Per mole of CF4 that is produced? These aren’t necessarily the same numbers.
(d) You should have found that 679.9 kJ of enthalpy is released per mol of C that reacts, but
that only 340.0 kJ of enthalpy is released per mol of F2 that reacts. Why are these numbers
different?
(e) Finally, calculate the ΔH˚ when exactly 0.34 mol of C reacts with exactly 0.68 mol of F 2.
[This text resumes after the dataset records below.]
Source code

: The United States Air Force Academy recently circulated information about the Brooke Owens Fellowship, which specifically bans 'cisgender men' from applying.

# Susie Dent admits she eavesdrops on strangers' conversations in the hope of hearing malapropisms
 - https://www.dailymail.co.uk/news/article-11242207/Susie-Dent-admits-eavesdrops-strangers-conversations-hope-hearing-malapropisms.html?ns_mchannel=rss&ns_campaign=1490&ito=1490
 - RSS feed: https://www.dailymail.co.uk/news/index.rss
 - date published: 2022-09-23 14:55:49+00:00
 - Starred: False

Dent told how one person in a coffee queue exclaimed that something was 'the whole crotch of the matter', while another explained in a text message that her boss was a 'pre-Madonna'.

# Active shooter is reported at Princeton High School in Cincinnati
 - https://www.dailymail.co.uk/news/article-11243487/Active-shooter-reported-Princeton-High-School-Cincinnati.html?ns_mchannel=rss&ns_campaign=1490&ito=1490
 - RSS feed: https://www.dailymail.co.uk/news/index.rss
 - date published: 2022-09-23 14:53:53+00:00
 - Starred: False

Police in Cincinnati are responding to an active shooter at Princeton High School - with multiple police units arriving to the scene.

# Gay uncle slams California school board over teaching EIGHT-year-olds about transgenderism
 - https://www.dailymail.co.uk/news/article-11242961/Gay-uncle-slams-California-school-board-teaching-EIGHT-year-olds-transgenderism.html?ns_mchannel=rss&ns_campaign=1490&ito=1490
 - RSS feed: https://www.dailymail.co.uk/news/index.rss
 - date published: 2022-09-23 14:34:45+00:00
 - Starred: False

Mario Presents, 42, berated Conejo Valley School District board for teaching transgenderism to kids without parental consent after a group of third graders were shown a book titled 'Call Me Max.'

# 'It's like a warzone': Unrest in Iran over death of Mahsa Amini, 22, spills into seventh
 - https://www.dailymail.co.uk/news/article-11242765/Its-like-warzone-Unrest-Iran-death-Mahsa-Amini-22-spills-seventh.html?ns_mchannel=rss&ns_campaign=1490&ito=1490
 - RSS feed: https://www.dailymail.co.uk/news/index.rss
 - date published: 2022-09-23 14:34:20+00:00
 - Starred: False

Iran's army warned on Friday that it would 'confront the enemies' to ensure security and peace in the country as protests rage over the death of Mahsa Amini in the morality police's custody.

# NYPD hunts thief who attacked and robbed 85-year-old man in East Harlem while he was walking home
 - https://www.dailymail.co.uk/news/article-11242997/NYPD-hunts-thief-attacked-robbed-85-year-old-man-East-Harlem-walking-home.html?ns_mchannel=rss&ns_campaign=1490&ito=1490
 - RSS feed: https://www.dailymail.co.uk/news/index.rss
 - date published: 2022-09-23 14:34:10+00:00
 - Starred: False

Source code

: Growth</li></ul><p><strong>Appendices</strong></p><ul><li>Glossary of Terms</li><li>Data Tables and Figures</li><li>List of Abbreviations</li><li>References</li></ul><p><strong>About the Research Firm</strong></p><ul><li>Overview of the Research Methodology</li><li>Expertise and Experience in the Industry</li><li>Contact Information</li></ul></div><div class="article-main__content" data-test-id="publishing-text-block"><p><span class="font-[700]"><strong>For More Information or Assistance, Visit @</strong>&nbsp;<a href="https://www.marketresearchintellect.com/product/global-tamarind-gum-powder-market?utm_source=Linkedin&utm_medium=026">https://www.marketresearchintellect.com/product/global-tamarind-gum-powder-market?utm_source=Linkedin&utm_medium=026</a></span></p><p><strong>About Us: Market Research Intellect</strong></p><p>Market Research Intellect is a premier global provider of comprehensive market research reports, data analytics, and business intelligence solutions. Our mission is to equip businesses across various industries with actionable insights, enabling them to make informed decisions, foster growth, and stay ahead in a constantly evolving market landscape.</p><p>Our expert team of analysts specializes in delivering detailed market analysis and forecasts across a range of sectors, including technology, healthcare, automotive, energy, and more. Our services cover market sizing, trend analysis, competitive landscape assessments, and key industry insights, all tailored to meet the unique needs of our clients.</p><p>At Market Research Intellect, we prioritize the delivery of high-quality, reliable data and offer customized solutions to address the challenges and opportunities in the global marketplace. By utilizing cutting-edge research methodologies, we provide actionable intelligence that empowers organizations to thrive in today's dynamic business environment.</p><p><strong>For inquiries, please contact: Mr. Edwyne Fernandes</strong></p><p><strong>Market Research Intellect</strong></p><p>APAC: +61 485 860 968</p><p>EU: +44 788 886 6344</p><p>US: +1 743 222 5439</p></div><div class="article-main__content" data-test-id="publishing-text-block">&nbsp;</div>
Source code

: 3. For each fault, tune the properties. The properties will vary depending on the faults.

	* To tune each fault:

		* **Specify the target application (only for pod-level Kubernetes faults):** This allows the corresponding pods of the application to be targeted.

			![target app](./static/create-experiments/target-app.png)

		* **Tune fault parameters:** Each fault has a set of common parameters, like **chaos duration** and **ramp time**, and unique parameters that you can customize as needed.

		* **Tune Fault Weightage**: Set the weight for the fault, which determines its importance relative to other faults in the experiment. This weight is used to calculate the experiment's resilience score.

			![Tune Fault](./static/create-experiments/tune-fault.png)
2. The overall reaction that causes heat packs to get warm is given below:
4Fe(s) + 3O2(g)  2Fe2O3(s)
Find ΔH˚ for the reaction where:
(a) 4 moles of Fe reacts with excess O2
(b) 1 mole of Fe reacts with excess O2
(c) 1 gram of Fe reacts with excess O2
3. The enthalpy change for burning ketene (CH2CO)
CH2CO(g) + 2O2(g)  2CO2(g) + H2O(g)
is ΔH˚ = -981.1 kJ/mol at 25˚C. The enthalpy change for the burning of methane
CH4(g) + 2O2(g)  CO2(g) + 2H2O(g)
is ΔH˚ = -802.3 kJ/mol at 25˚C. Calculate the enthalpy change at 25˚C for the following
reaction:
2CH4(g) + 2O2(g)  CH2CO(g) + 3H2O(g)
4. (a) Mixtures of fertilizer (ammonium nitrate) and fuel oil (a mixture of long-chain
hydrocarbons such as decane, C10H22) are the basis for powerful explosions. Calculate ΔH˚
for the following reaction [ΔH˚f (C10H22) = 249.7 kJ/mol]
3NH4NO3(s) + C10H22(l) + 14O2(g)  3N2(g) + 17 H2O(g) + 10CO2(g)
(b) Trinitrotoluene (TNT or C7H5N3O6) is another powerful explosive. Calculate ΔH˚ for the
following reaction under standard conditions [ΔH˚ f (C7H5N3O6) = -67.1 kJ/mol]
2C7H5N3O6(s)  12CO(g) + 5H2(g) + 2N2(g) + 2C(s)
(c) What mass of TNT would be required to equal the explosive power of 1 mole of
ammonium nitrate? (Another opportunity to practice what “per mole” means.)